Fiquei perplexa. Como assim ele deixou minhas coisas na casa por mais de cinco anos?
- Colin... Olhe para mim. Certamente nenhuma peça cabe mais. Além de eu ter engordado, estou grávida. E as roupas são antigas... Eu... Não quero. Pode doar.
- Retirá-las de lá será como matar você...
- Precisa fazer isso. – Olhei-o seriamente.
Yuna estava vindo de volta. Olhei para a rua e vi um casal sentado do lado de fora, nas mesas postas na calçada. Sim, se passaram mais de cinco anos... Mas eu os reconheci, porque a cara deles ficou gravada na minha mente, depois de tê-los visto na loja de conveniência do posto de gasolina, quando só estávamos Charles e eu, naquela fatídica madrugada. Foram eles que roubaram a carteira e o celular de “el cantante”.

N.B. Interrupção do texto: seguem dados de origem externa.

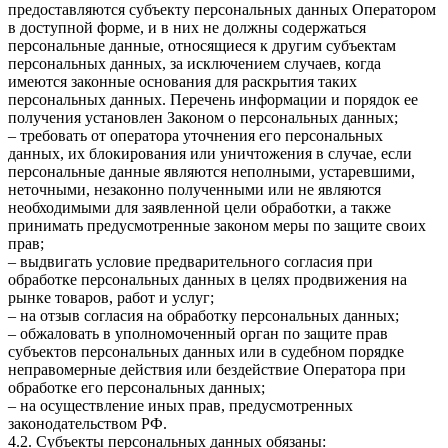
предоставляются субъекту персональных данных Оператором
в доступной форме, и в них не должны содержаться
персональные данные, относящиеся к другим субъектам
персональных данных, за исключением случаев, когда
имеются законные основания для раскрытия таких
персональных данных. Перечень информации и порядок ее
получения установлен Законом о персональных данных;
– требовать от оператора уточнения его персональных
данных, их блокирования или уничтожения в случае, если
персональные данные являются неполными, устаревшими,
неточными, незаконно полученными или не являются
необходимыми для заявленной цели обработки, а также
принимать предусмотренные законом меры по защите своих
прав;
– выдвигать условие предварительного согласия при
обработке персональных данных в целях продвижения на
рынке товаров, работ и услуг;
– на отзыв согласия на обработку персональных данных;
– обжаловать в уполномоченный орган по защите прав
субъектов персональных данных или в судебном порядке
неправомерные действия или бездействие Оператора при
обработке его персональных данных;
– на осуществление иных прав, предусмотренных
законодательством РФ.
4.2. Субъекты персональных данных обязаны:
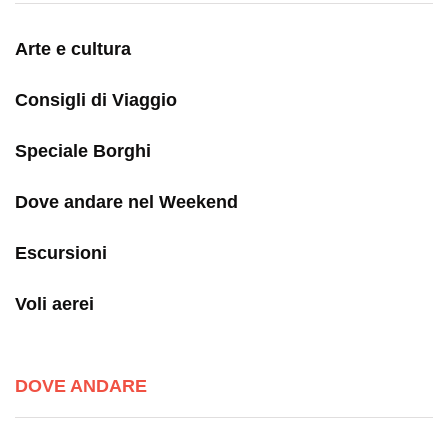
Arte e cultura
Consigli di Viaggio
Speciale Borghi
Dove andare nel Weekend
Escursioni
Voli aerei
DOVE ANDARE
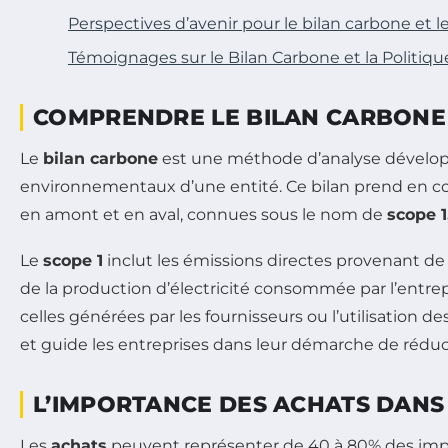
Perspectives d’avenir pour le bilan carbone et 
Témoignages sur le Bilan Carbone et la Politiq
COMPRENDRE LE BILAN CARBONE
Le
bilan carbone
est une méthode d’analyse dévelo
environnementaux d’une entité. Ce bilan prend en co
en amont et en aval, connues sous le nom de
scope 1,
Le
scope 1
inclut les émissions directes provenant de
de la production d’électricité consommée par l’entrepr
celles générées par les fournisseurs ou l’utilisatio
et guide les entreprises dans leur démarche de rédu
L’IMPORTANCE DES ACHATS DANS
Les
achats
peuvent représenter de 40 à 80% des impact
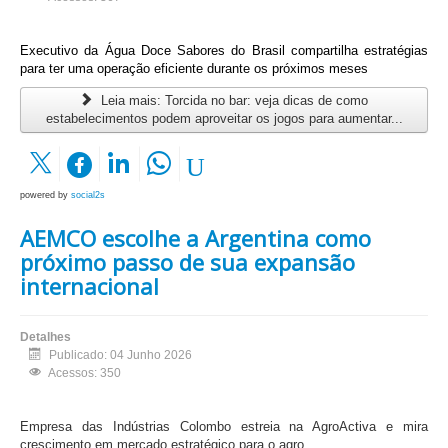
Executivo da Água Doce Sabores do Brasil compartilha estratégias
para ter uma operação eficiente durante os próximos meses
Leia mais: Torcida no bar: veja dicas de como
estabelecimentos podem aproveitar os jogos para aumentar...
powered by
social2s
AEMCO escolhe a Argentina como
próximo passo de sua expansão
internacional
Detalhes
Publicado: 04 Junho 2026
Acessos: 350
Empresa das Indústrias Colombo estreia na AgroActiva e mira
crescimento em mercado estratégico para o agro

O homem me encarou e percebi que também me reconheceu, pois ficou um tempo imóvel. Falou algo e a mulher olhou diretamente para mim.
- Sabrina, está tudo bem? Estou falando com você e não responde... – Yuna perguntou.
Eu levantei e o casal fez o mesmo. Enquanto me dirigia para a porta, eles correram para o carro.
- Colin, vamos atrás daquele casal. – Falei imediatamente.
- Você... Está louca?
- Não, não estou... Precisamos ir atrás deles. São ladrões... Eles roubaram as coisas de Charles... Tenho que falar com eles.
- Não, não vou fazer isso.
Passei a mão na chave do carro dele que estava sobre a mesa e saí correndo.
O que eles faziam na mesma cidade, tantos anos depois? O que fizeram das coisas de “el cantante”?
Colin pegou a chave da minha mão e tomou o lugar do motorista. Me dirigi até o banco ao lado dele e Yuna foi para o de trás.
- Colin, siga aquele carro! – Gritei enquanto ouvia o som do motor deles e a derrapada na estrada, fugindo em alta velocidade.